Otra de las estrategias es promover el desarrollo de una minería responsable, especialmente, en las AEM ubicadas en los departamentos de Vaupés, Guainía y Guaviare. De igual forma, se propone adecuar los usos del suelo y el aprovechamiento de baldíos en los POT para el desarrollo agroindustrial, y consolidar la infraestructura de transporte que permita la integración entre la Orinoquía y la Amazonía, particularmente por vía fluvial a través del río Meta y la construcción de la transversal del Sisga, Cusiana y La Macarena.

Quedan por definir 924.335 hectáreas estratégicas para proyectos productivos con las zonas de interés de desarrollo rural económico y social (Zidres). Por ahora hay una pelea sobre el titular de ese poder. La Unidad de Planifcación Rural Agropecuaria (UPRA) o los municipios.

El año pasado, la Organización de Pueblos Indígenas de la Amazonía Colombiana (Opiac) y la Organización Indígena de Colombia (ONIC) puso una tutela en contra de las Zidres, pero estas siguen vigentes. Todavía la UPRA no ha definido cuáles son las zonas a intervenir.

“En el pago por servicios ambientales, por ejemplo, es otra de las antas políticas internacionales en las que se ve el choque entre estos modelos no solo nacionales, sino de política y agendas internacionales, como el cambio climático.

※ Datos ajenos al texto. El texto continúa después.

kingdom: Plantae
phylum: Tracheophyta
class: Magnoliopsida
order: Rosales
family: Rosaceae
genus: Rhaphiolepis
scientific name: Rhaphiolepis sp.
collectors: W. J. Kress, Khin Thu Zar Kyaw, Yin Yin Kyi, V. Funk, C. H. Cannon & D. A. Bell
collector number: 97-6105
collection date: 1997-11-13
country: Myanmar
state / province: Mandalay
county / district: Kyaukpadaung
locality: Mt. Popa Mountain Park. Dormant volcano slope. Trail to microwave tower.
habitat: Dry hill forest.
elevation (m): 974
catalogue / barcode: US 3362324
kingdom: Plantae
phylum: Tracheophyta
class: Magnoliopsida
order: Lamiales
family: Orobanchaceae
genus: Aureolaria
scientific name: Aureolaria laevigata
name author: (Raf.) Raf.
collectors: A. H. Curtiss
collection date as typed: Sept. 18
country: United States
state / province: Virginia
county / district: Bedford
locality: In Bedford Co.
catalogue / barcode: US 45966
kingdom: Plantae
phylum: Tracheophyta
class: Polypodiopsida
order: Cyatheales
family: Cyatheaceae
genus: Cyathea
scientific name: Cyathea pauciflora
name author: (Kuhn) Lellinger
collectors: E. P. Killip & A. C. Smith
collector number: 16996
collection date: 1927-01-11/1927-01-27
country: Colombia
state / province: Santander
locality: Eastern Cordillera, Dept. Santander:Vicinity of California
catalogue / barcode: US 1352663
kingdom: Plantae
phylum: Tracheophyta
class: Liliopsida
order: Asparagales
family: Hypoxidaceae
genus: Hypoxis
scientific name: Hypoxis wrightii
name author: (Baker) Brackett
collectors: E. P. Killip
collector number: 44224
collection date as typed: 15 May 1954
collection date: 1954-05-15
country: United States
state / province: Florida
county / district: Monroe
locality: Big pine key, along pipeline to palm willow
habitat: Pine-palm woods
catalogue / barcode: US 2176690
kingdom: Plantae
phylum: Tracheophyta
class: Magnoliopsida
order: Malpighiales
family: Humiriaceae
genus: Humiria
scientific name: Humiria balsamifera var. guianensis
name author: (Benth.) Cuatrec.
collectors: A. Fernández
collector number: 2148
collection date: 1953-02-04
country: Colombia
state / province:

Parece contradictorio: apuesta por la conservación de la Amazonía, pero no enfrenta al modelo extractivo”, concluye Díaz.

*La Coalición para la promoción de los derechos territoriales de pueblos indígenas amazónicos está conformada por OPIAC, Ambiente y Sociedad y Tierra Digna, además, cuenta con el apoyo de Rainforest Foundation Norway.